Oh, and let me tell you just how amazing the Lord really is! Last week, we were leaving the temple, and as always we offer the take family pictures for the missionaries that were coming in that day. This one cute mom came up to us and started talking to us, so we were telling her where we are all going and everything, then she asked us if we needed a mother's hug. So she hugged all of us sisters and told us each individually how much our mother's love and miss us! It was the best thing ever! Then this week, this morning actually, we were planning on going to the temple at 8:30. Well, Elder Peterson lost his wallet. So the Elders went around trying to find it, so as sisters we went and printed off our emails that we get, ran to the bookstore and just did some odd and end errands. They still couldn't find the wallet, so they headed back to their room to double check everything. Us sisters said a prayer and continued with our errands. He found the wallet like 10 minutes later, power of prayer! That is not the best part though. As we were leaving the temple we met up out front and were just getting ready to start asking people if they needed pictures taken this sweet sister comes up to the Elders and asked if he remembered his mom's cell number. They were all like yes, but is there a reason why... She pulled out her phone and took pictures of all of us individually for the Elders and as companions for the sister and then asked for our mother's numbers. She sent our pictures to our mom's to let them know that we are all doing well. It truly was the sweetest thing ever! She had two missionaries out and said that some people have been sending her pictures of her boys as they are serving and she has just loved it! So, she is paying it forward by letting our mother's know that we are all doing well.

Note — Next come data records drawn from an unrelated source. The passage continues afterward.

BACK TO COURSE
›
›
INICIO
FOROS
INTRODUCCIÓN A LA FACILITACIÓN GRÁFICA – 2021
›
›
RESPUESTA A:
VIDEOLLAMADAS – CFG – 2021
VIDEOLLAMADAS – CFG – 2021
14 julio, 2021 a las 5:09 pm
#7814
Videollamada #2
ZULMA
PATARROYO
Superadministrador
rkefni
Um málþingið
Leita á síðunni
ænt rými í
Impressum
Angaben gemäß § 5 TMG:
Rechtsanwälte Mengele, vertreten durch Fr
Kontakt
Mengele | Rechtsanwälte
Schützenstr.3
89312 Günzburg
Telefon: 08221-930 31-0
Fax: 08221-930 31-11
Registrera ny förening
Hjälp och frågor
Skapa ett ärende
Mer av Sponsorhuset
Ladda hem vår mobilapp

All of us were just so grateful for her and her willingness to help our mother's feel at peace. After the sister had left to do her session in the temple I turned to Elder Peterson and thanked him for loosing his wallet. If it hadn't been lost we might have missed that opportunity.

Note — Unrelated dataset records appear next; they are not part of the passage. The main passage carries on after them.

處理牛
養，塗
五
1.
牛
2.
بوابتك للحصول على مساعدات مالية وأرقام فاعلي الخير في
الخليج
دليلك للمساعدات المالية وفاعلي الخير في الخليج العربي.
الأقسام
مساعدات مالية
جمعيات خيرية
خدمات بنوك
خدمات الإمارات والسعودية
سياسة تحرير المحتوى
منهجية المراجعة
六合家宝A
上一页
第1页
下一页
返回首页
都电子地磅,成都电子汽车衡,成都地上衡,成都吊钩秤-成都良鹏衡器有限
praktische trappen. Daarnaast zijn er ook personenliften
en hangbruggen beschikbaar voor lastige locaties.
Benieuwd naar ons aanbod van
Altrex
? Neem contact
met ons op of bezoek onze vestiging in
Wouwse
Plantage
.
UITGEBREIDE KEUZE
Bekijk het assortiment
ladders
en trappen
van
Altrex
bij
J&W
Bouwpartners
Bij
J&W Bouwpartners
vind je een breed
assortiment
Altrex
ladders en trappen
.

Last night we had even had a fire side with David F. Evan, of the Seventy, come and speak to us, and in his talk he mentioned how we are on the Lord's time, he will protect us and guide us. We all mentioned that as we walked back from the temple. He truly is just so mindful of every last one of us. I started a gratitude journal this week, everyday I am going to look for those tender mercies of the Lord. I challenge you to all do the same.

I love you all SO much! Thank you for the cookies and the treats! They are always greatly appreciated, we all share what our families send and between the 5 of us that live in Utah we stay pretty full all the time! I feel your prayers daily, and pray for you as well! Keep the letters coming!




I was waiting this day for the letter to come and I did receive a text from a unknown number and when I checked it nothing was there.  I did not think much about it until I got her email and read that is was suppose to be a picture of her.  It was sad to know it was suppose to be a picture of her and her companion.